[Problem requirements]: Reproduce the following lines word for word, leaving out the pictures.

[Lens distortion parameter data]:
____

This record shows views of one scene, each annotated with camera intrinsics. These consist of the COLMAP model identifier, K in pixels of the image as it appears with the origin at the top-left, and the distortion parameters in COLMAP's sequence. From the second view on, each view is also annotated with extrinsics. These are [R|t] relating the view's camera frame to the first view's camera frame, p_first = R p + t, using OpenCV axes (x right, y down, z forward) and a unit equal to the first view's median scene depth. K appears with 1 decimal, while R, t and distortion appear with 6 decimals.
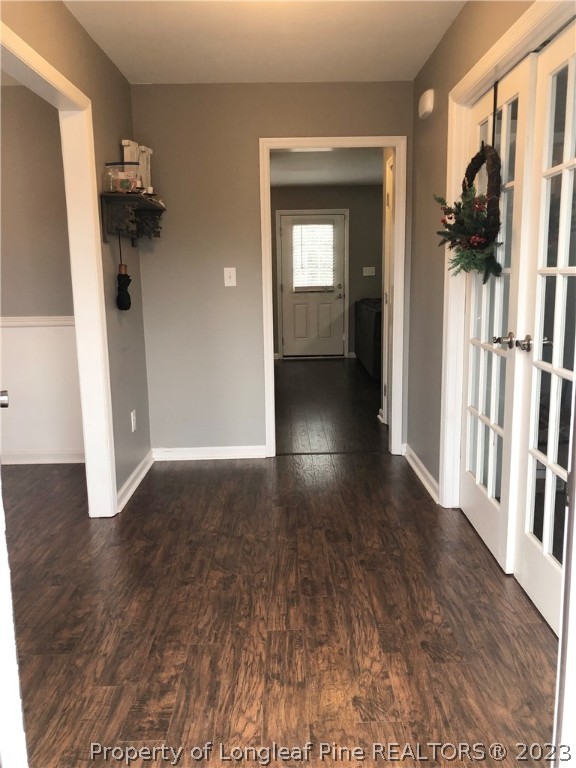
lens RADIAL K [[634.8, 0, 287.2], [0, 634.8, 384.5], [0, 0, 1]] dist [0.036277, -0.036745]
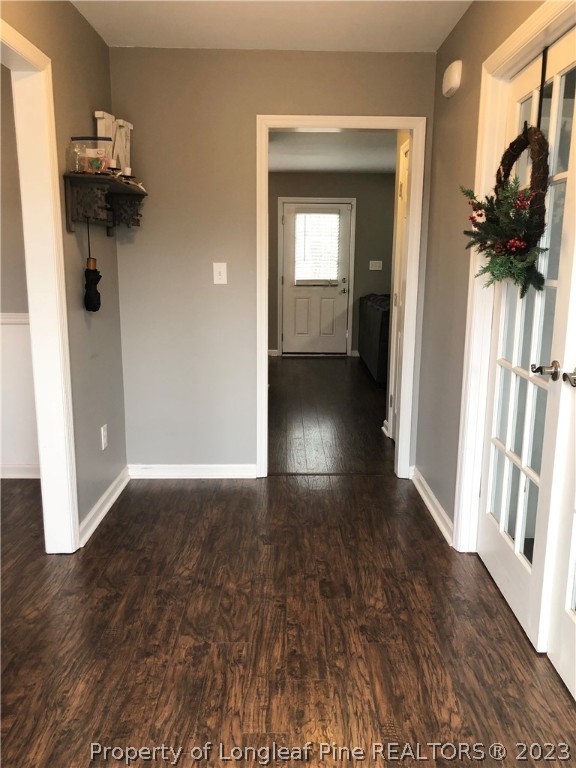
lens RADIAL K [[634.8, 0, 293.0], [0, 634.8, 386.5], [0, 0, 1]] dist [0.036277, -0.036745]
pose [[0.999644, 0.025586, 0.007627, 0.011267], [-0.025753, 0.999412, 0.022618, -0.049004], [-0.007044, -0.022807, 0.999715, 0.161726]]
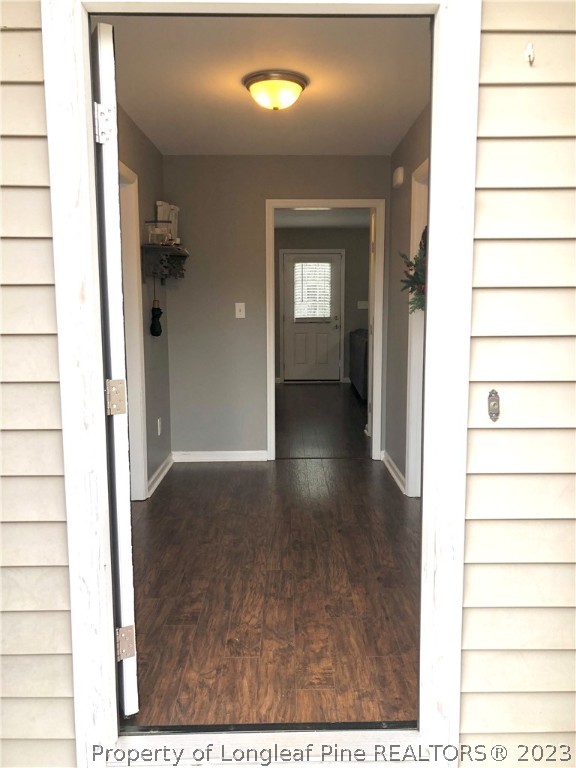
lens RADIAL K [[634.8, 0, 290.5], [0, 634.8, 386.9], [0, 0, 1]] dist [0.036277, -0.036745]
pose [[0.999894, 0.014485, 0.001600, 0.009332], [-0.014405, 0.999023, -0.041776, 0.036954], [-0.002203, 0.041748, 0.999126, -0.289465]]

____

[Solution]:
This record shows views of one scene, each annotated with camera intrinsics. These consist of the COLMAP model identifier, K in pixels of the image as it appears with the origin at the top-left, and the distortion parameters in COLMAP's sequence. From the second view on, each view is also annotated with extrinsics. These are [R|t] relating the view's camera frame to the first view's camera frame, p_first = R p + t, using OpenCV axes (x right, y down, z forward) and a unit equal to the first view's median scene depth. K appears with 1 decimal, while R, t and distortion appear with 6 decimals.
lens RADIAL K [[634.8, 0, 287.2], [0, 634.8, 384.5], [0, 0, 1]] dist [0.036277, -0.036745]
lens RADIAL K [[634.8, 0, 293.0], [0, 634.8, 386.5], [0, 0, 1]] dist [0.036277, -0.036745]
pose [[0.999644, 0.025586, 0.007627, 0.011267], [-0.025753, 0.999412, 0.022618, -0.049004], [-0.007044, -0.022807, 0.999715, 0.161726]]
lens RADIAL K [[634.8, 0, 290.5], [0, 634.8, 386.9], [0, 0, 1]] dist [0.036277, -0.036745]
pose [[0.999894, 0.014485, 0.001600, 0.009332], [-0.014405, 0.999023, -0.041776, 0.036954], [-0.002203, 0.041748, 0.999126, -0.289465]]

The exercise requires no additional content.